PROVIDED TEXT →

Meanwhile, a group of girls sit around a table on the second floor of Hillman Library peppered with open laptops, half-eaten salads from Hello Bistro and a frequently dipped-into “party sized” bag of peanut M&M’s.

This gathering isn’t party-like — the girls look exhausted. One gazes worriedly at her laptop screen with both hands on her head as if to hold in all the information she’s attempting to funnel in there. It’s Friday evening, but you’d never guess from the paneling of coldly lit sheets of light bathing the floor in an eternal, artificial daytime.

As finals week begins, those open tables in Hillman will be fewer and farther between as students flock to the cement-gray building and voluntarily confine themselves to the annoyingly noisy ground floor, or a depressingly utilitarian desk on upper levels. But feeling downtrodden by the last week of the semester isn’t the approach students should take this year.

“I just roll up into fetal position and cry,” Joseph Griffith said of his method for preparing for finals.

Although Griffith, a Pitt junior and physics, astronomy and mathematics major is partly joking, this kind of mindset pervades university culture and might be making this time of the year significantly more painful for students than it needs to be.

Images with keypoint coordinates →
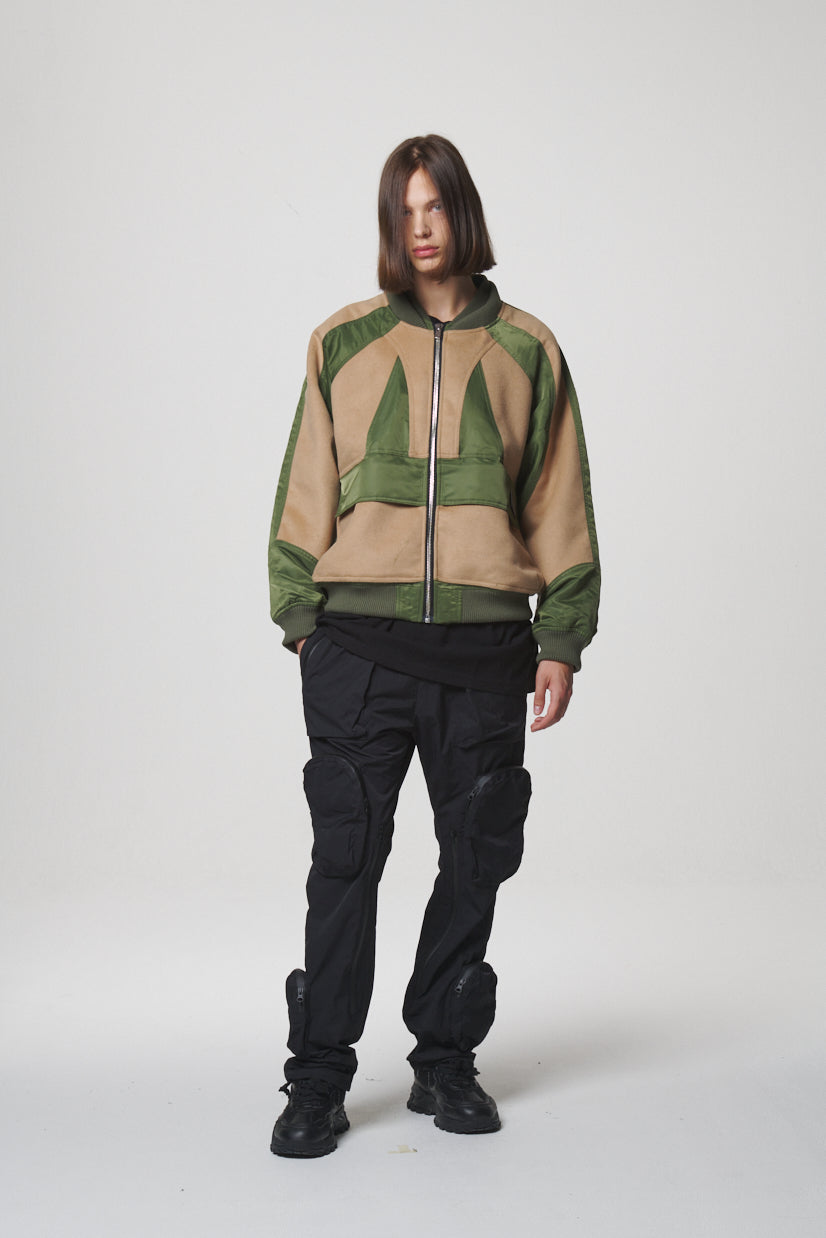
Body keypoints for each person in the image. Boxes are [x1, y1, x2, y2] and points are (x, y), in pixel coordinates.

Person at [267, 134, 599, 1157]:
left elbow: (560, 498)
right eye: (402, 209)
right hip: (358, 651)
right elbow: (304, 484)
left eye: (435, 205)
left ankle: (444, 1060)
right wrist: (301, 618)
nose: (420, 226)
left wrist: (562, 635)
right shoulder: (343, 341)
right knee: (346, 859)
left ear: (463, 212)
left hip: (487, 652)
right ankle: (318, 1077)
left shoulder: (530, 349)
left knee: (476, 859)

TASK DETAILS → Repeat the finals-week passage word for word, starting with "Meanwhile, a group" and going on through "eternal, artificial daytime.".

EXERCISE OUTPUT →
Meanwhile, a group of girls sit around a table on the second floor of Hillman Library peppered with open laptops, half-eaten salads from Hello Bistro and a frequently dipped-into “party sized” bag of peanut M&M’s.

This gathering isn’t party-like — the girls look exhausted. One gazes worriedly at her laptop screen with both hands on her head as if to hold in all the information she’s attempting to funnel in there. It’s Friday evening, but you’d never guess from the paneling of coldly lit sheets of light bathing the floor in an eternal, artificial daytime.